Highlights & Insights

  • Migration of FlexiViT's spatial adaptive patch size to the temporal dimension with a closed-form pseudo-inverse solution. This "weight resampling" approach is elegant, enabling multi-granularity temporal awareness with near-zero parameters or extra training. It is transferable to any video encoder using 3D patch embeddings.
  • Motivation rooted in rigorous pilot experiments: Demonstrating that "high-dynamic frame pairs worsen visual confusion" and "removing frame-to-frame differences (frame repetition) actually improves scores" leads logically to "segmentation + dynamic windows." This motivation chain is complete and offers counter-intuitive insights.

» **Instructions for the task**:
Please rewrite the stretch of the excerpt on temporal patch sizes from "Highlights & Insights" through "3D patch embeddings.", changing "elegant" to "simple". Work only from the excerpt on temporal patch sizes.

» **Record set**:
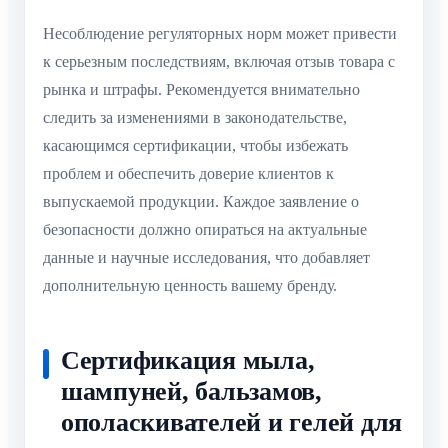
Несоблюдение регуляторных норм может привести
к серьезным последствиям, включая отзыв товара с
рынка и штрафы. Рекомендуется внимательно
следить за изменениями в законодательстве,
касающимся сертификации, чтобы избежать
проблем и обеспечить доверие клиентов к
выпускаемой продукции. Каждое заявление о
безопасности должно опираться на актуальные
данные и научные исследования, что добавляет
дополнительную ценность вашему бренду.
Сертификация мыла,
шампуней, бальзамов,
ополаскивателей и гелей для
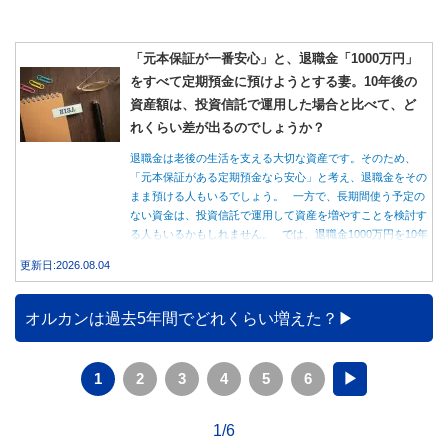
「元本保証が一番安心」と、退職金「1000万円」
をすべて定期預金に預けようとする妻。10年後の
資産額は、投資信託で運用した場合と比べて、ど
れくらい差が出るのでしょうか？
退職金は老後の生活を支える大切な資産です。そのため、
「元本保証がある定期預金なら安心」と考え、退職金をその
まま預ける人もいるでしょう。 一方で、長期間使う予定の
ない資金は、投資信託で運用して資産を増やすことを検討す
る人もいるかもしれません。 では、退職金1000万円を10年
間運用した場合、定期預金と投資信託では資産額にどれくら
更新日:2026.08.04
い差が生まれるのでしょうか。本記事では、それぞれの特徴
を紹介するとともに、10年間運用した場合の資産額をシミュ
レーションします。
オルカンは過去5年間でどれくらい増えた？
1
2
3
4
5
6
▶
1/6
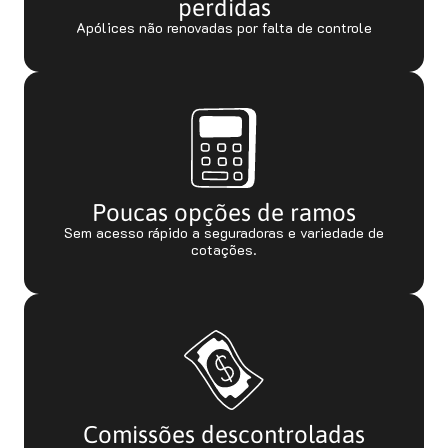
perdidas
Apólices não renovadas por falta de controle
Poucas opções de ramos
Sem acesso rápido a seguradoras e variedade de
cotações.
Comissões descontroladas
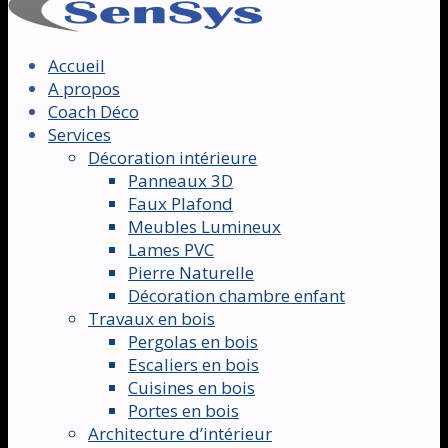
Accueil
A propos
Coach Déco
Services
Décoration intérieure
Panneaux 3D
Faux Plafond
Meubles Lumineux
Lames PVC
Pierre Naturelle
Décoration chambre enfant
Travaux en bois
Pergolas en bois
Escaliers en bois
Cuisines en bois
Portes en bois
Architecture d’intérieur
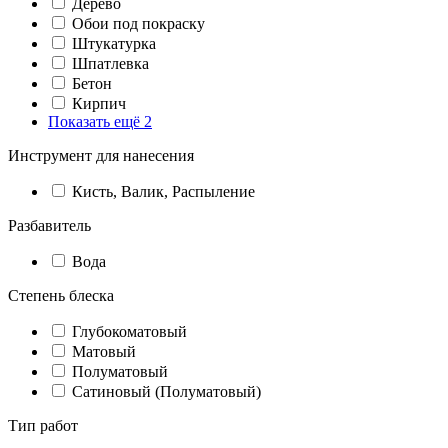
Дерево
Обои под покраску
Штукатурка
Шпатлевка
Бетон
Кирпич
Показать ещё 2
Инструмент для нанесения
Кисть, Валик, Распыление
Разбавитель
Вода
Степень блеска
Глубокоматовый
Матовый
Полуматовый
Сатиновый (Полуматовый)
Тип работ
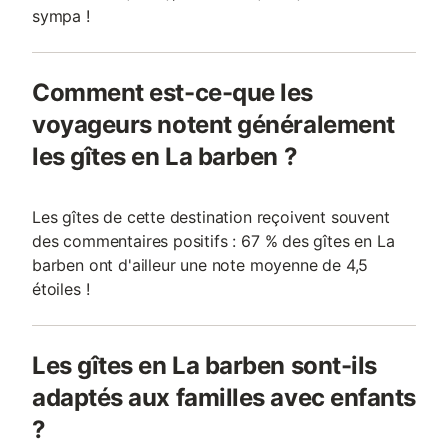
sympa !
Comment est-ce-que les
voyageurs notent généralement
les gîtes en La barben ?
Les gîtes de cette destination reçoivent souvent
des commentaires positifs : 67 % des gîtes en La
barben ont d'ailleur une note moyenne de 4,5
étoiles !
Les gîtes en La barben sont-ils
adaptés aux familles avec enfants
?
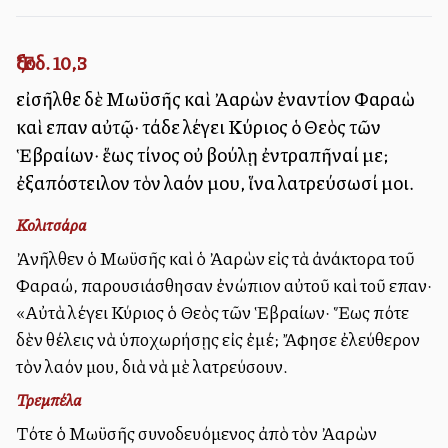
Ἔξοδ. 10,3
εἰσῆλθε δὲ Μωϋσῆς καὶ Ἀαρὼν ἐναντίον Φαραὼ
καὶ εἶπαν αὐτῷ· τάδε λέγει Κύριος ὁ Θεὸς τῶν
Ἑβραίων· ἕως τίνος οὐ βούλῃ ἐντραπῆναί με;
ἐξαπόστειλον τὸν λαόν μου, ἵνα λατρεύσωσί μοι.
Κολιτσάρα
Ἀνῆλθεν ὁ Μωϋσῆς καὶ ὁ Ἀαρὼν εἰς τὰ ἀνάκτορα τοῦ
Φαραώ, παρουσιάσθησαν ἐνώπιον αὐτοῦ καὶ τοῦ εἶπαν·
«Αὐτὰ λέγει Κύριος ὁ Θεὸς τῶν Ἑβραίων· Ἕως πότε
δὲν θέλεις νὰ ὑποχωρήσῃς εἰς ἐμέ; Ἄφησε ἐλεύθερον
τὸν λαόν μου, διὰ νὰ μὲ λατρεύσουν.
Τρεμπέλα
Τότε ὁ Μωϋσῆς συνοδευόμενος ἀπὸ τὸν Ἀαρὼν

» **Answer to this problem**:
Highlights & Insights

  • Migration of FlexiViT's spatial adaptive patch size to the temporal dimension with a closed-form pseudo-inverse solution. This "weight resampling" approach is simple, enabling multi-granularity temporal awareness with near-zero parameters or extra training. It is transferable to any video encoder using 3D patch embeddings.